Возле своей мишени достал из кармана школьную линейку и принялся замерять среднюю точку попадания, расстояние до контрольной и кучность – инструктор был строг, цеплялся к каждой мелочи и за любую приблизительность мог отбрить почище цирюльника – останешься без бороды и носа. «Прут укропы на броне приблизительно ко мне», – с недоброй улыбкой на рассечённом шрамом лице приветствовал Гобой оплошности курсантов. Впрочем, при таком шраме любая улыбка показалась бы зловещей.

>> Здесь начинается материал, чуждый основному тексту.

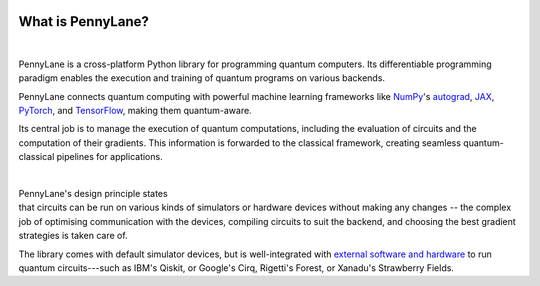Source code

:  .. role:: html(raw)
   :format: html

.. _pl_intro:

What is PennyLane?
==================

.. figure:: ../_static/code.png
    :align: left
    :figwidth: 350px
    :width: 300px
    :target: javascript:void(0);

|

PennyLane is a cross-platform Python library for programming quantum computers.
Its differentiable programming paradigm enables the execution and training of quantum programs on various backends.

PennyLane connects quantum computing with powerful machine learning frameworks
like `NumPy <https://numpy.org/>`_'s `autograd <https://github.com/HIPS/autograd>`__,
`JAX <https://github.com/google/jax>`__,
`PyTorch <https://pytorch.org/>`_, and `TensorFlow <https://www.tensorflow.org/>`_,
making them quantum-aware.

Its central job is to manage the execution of quantum computations, including
the evaluation of circuits and the computation of their gradients.
This information is forwarded to the classical
framework, creating seamless quantum-classical pipelines for applications.

|

.. figure:: ../_static/jigsaw.png
    :align: right
    :figwidth: 500px
    :width: 450px
    :target: javascript:void(0);

PennyLane's design principle states that
circuits can be run on various kinds of simulators or hardware devices without making any changes --
the complex job of optimising communication with the devices, compiling circuits to suit the backend,
and choosing the best gradient strategies is taken care of.

The library comes with default simulator devices, but is well-integrated with
`external software and hardware <https://pennylane.ai/plugins.html>`__ to run quantum
circuits---such as IBM's Qiskit, or Google's Cirq, Rigetti's Forest, or Xanadu's Strawberry Fields.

Никому не давая спуску, инструктор гонял нас по стрельбищу вот уже два с лишним месяца – если не выезжали на задание, отправлялись на полигон. «Железо без движения ржавеет», – приговаривал он, пугая курсантов неконтролируемой мимикой.
Гобой переходил от мишени к мишени, оценивая результат и вразумляя нерадивых. Остановился рядом.
– Негоже садишь.
– Разве? – опрометчиво возразил я. – Разброс – меньше, чем по инструкции.
– Та шо ты говоришь? – с характерной южнорусской модуляцией и мягким рокотом фрикативных во рту удивился Гобой. – Инструкция – то ж для незрячих.
Закончив осмотр, Гобой велел сменить мишени, после чего гаркнул:
– На огневой рубеж бегом марш!
И первый ухнул тяжёлыми берцами в скользкую жижу.
Гобой знал своё дело – он был уже и в Славянске, и на Саур-Могиле. Там, на Саур-Могиле, пуля распорола ему щёку и сорвала пол-уха, отчего лицо его перекосилось. За спиной курсанты называли инструктора Касабланка. Укропы на его глазах убили младшего брата – с тех пор кровь в сердце Гобоя запеклась. Рассказывали, он целыми днями выжидал, пока кто-нибудь во вражьем окопе не высунет нос, – и тотчас бил. Здорово бил, без промаха, точно ярость придавала его глазу ястребиную остроту. Ни на перекур, ни на обед не отвлекался, чтобы и минутной бесам не было милости – еду ему бойцы в котелке носили на огневую позицию. Горел на глазах. Сгорел бы весь, но после ранения его приказом перевели инструктором на стрельбище.
Да, вот ещё: а выстрел? Какого цвета выстрел? Закрыть глаза на бегу я не решился. Вспышка? Да, пожалуй, вспышка. В ней разом – все цвета. Это – если приход не в голову и ты услышал…
Через полчаса перешли на новый рубеж – земляную насыпь-бруствер в пятистах метрах от террикона. Тут, как в ярмарочном тире, мишени были на любой вкус: железные из прокатного листа – в полный рост и по пояс, бумажные на фанере – круговые, круговые с грудной фигурой, просто чёрные точки-яблочки, нарисованные фломастером на писчей бумаге, а однажды Гобой навязал на верёвки пустые пластиковые бутылки с красной полоской Vittel – маленькие, ёмкостью 0,33, – и курсанты садили по ним, резво пляшущим на ветру, с двухсот метров. Курсанты садили, а Гобой, поглаживая зарубцованный шрам, жучил нас последними словами на обе корки, в хвост и в гриву, засучив рукава… Мы с Чабрецом были старше инструктора лет на двенадцать, но даже мы не обижались. Что обижаться? Да, здесь нет срочников, здесь добровольцы – но Гобой вбивал в нас науку, которая поможет победить и выжить. «Не насобачитесь стрелять, насобачитесь рысачить», – часто приговаривал он. А до победы между тем как от Макеевки до Ужгорода – на семи трамваях ехать. (В Донецке после очередного ночного артобстрела слышал на улице разговор. Дама с продовольственным пакетом: «Боже, когда ж то кончится!» Гладко выбритый мужчина в очках: «Когда мы вставим этим дрын до Львова». Дама с пакетом: «Да то ж я знаю. Ну а шо молчит пушистый Запад? Шо хунту ту не отмудохает в ООНе?» Мужчина в очках: «Так Западу смотреть, как русские хайдачат русских – удовольствие. Как барышне конфетка».)